Excerpt provided:
────
Ursula von der Leyen, President of the European Commission, defined an extremely important strategic direction for the European, and thus Slovenian, wood industry during her first State of the Union address to the European Parliament on 16 September 2020.

In her prepared remarks, President von der Leyen said: “Our buildings generate 40% of our emissions. They need to become less wasteful, less expensive and more sustainable. And we know that the construction sector can even be turned from a carbon source into a carbon sink, if organic building materials like wood and smart technologies like AI are applied. I want NextGenerationEU to kickstart a European renovation wave and make our Union a leader in the circular economy.”

In September 2015, the Republic of Slovenia adopted the Slovenian Smart Specialization Strategy (S4). One of S4’s priority areas is Healthy Working and Living Environment, under which the scope of Smart Buildings and Homes, Including Wood Chain is defined. Priorities within this scope support smart buildings and homes and links this type of sustainable development to the country’s wood value chain.

This, combined with InnoRenew CoE’s commitment to the circular economy – the institute is a leading partner in the WoodCircus H2020 project and member of Slovenia’s Strategic Research and Innovation Partnership on the circular economy – places it fully in line with the priorities emphasized in President von der Leyen’s recent speech.

InnoRenew CoE employs 65 experts (45 of whom are excellent or young researchers) and has acquired more than 30 new projects, published 205 original and review scientific articles and undertaken construction of a new home, which will be the largest wooden building in Slovenia once completed.

The InnoRenew CoE building is a result of the institute’s own research and design and will itself be an experiment as researchers test new materials, learn the operation and behavior of large wooden buildings from incorporated sensors and develop methods to “smartly” manage them. InnoRenew CoE researchers will also explore how a working environment created with wood and other renewable materials affects employee health and well-being.

InnoRenew CoE activities also support efforts for policy preparation (for example, the Decree on Green Public Procurement) that would guide the transition of Slovenia and Europe to an innovative, renewable and knowledge-based society, which promotes circular economy and smart care (through information and communication technologies) for people’s health and well-being.

“We are convinced that with such policy and mobilization of the entire wood and related industries, Slovenia will successfully revive the wood processing industry and become a leading European country in the field of sustainable construction and circular economy,” said Dr Andreja Kutnar, InnoRenew CoE director.
────
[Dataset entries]

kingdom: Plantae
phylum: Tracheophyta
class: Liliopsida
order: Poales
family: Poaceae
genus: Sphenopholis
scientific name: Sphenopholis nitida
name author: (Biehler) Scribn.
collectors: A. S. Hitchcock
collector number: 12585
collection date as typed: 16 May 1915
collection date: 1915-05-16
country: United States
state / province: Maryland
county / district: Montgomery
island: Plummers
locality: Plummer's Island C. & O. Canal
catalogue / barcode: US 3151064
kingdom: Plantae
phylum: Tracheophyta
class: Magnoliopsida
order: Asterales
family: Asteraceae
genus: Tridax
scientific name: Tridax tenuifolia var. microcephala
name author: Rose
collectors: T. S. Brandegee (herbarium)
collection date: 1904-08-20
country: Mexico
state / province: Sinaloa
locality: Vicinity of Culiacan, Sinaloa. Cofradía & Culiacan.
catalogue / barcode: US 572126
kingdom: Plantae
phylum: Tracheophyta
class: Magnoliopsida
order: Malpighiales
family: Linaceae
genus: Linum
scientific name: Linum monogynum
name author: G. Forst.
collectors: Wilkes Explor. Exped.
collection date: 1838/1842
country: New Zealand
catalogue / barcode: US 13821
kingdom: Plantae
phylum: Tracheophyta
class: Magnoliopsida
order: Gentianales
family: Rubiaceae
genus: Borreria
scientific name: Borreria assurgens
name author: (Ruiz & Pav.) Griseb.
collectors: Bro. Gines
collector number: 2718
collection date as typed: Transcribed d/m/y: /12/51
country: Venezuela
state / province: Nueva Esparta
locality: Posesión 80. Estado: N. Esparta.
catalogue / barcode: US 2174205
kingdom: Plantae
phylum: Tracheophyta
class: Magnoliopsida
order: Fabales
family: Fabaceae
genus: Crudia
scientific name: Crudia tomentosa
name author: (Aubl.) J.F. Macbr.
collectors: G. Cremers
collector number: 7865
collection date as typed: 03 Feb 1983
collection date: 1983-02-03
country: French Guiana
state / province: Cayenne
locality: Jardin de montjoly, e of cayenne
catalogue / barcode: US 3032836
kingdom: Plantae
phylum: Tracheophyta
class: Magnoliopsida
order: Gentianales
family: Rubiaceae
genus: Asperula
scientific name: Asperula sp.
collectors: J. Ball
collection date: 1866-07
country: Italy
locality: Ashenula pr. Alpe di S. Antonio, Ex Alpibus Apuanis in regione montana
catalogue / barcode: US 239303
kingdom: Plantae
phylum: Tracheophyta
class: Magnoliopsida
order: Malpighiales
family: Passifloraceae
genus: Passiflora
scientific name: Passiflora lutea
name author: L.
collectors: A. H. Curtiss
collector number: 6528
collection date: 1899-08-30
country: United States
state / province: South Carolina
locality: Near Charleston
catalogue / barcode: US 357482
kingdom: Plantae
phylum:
────
Problem: Could you write out the stretch of the article on Slovenia's wood industry from "In September 2015, the" through "wood value chain.", word for word? You won't need the listing for anything here.

Solution:
In September 2015, the Republic of Slovenia adopted the Slovenian Smart Specialization Strategy (S4). One of S4’s priority areas is Healthy Working and Living Environment, under which the scope of Smart Buildings and Homes, Including Wood Chain is defined. Priorities within this scope support smart buildings and homes and links this type of sustainable development to the country’s wood value chain.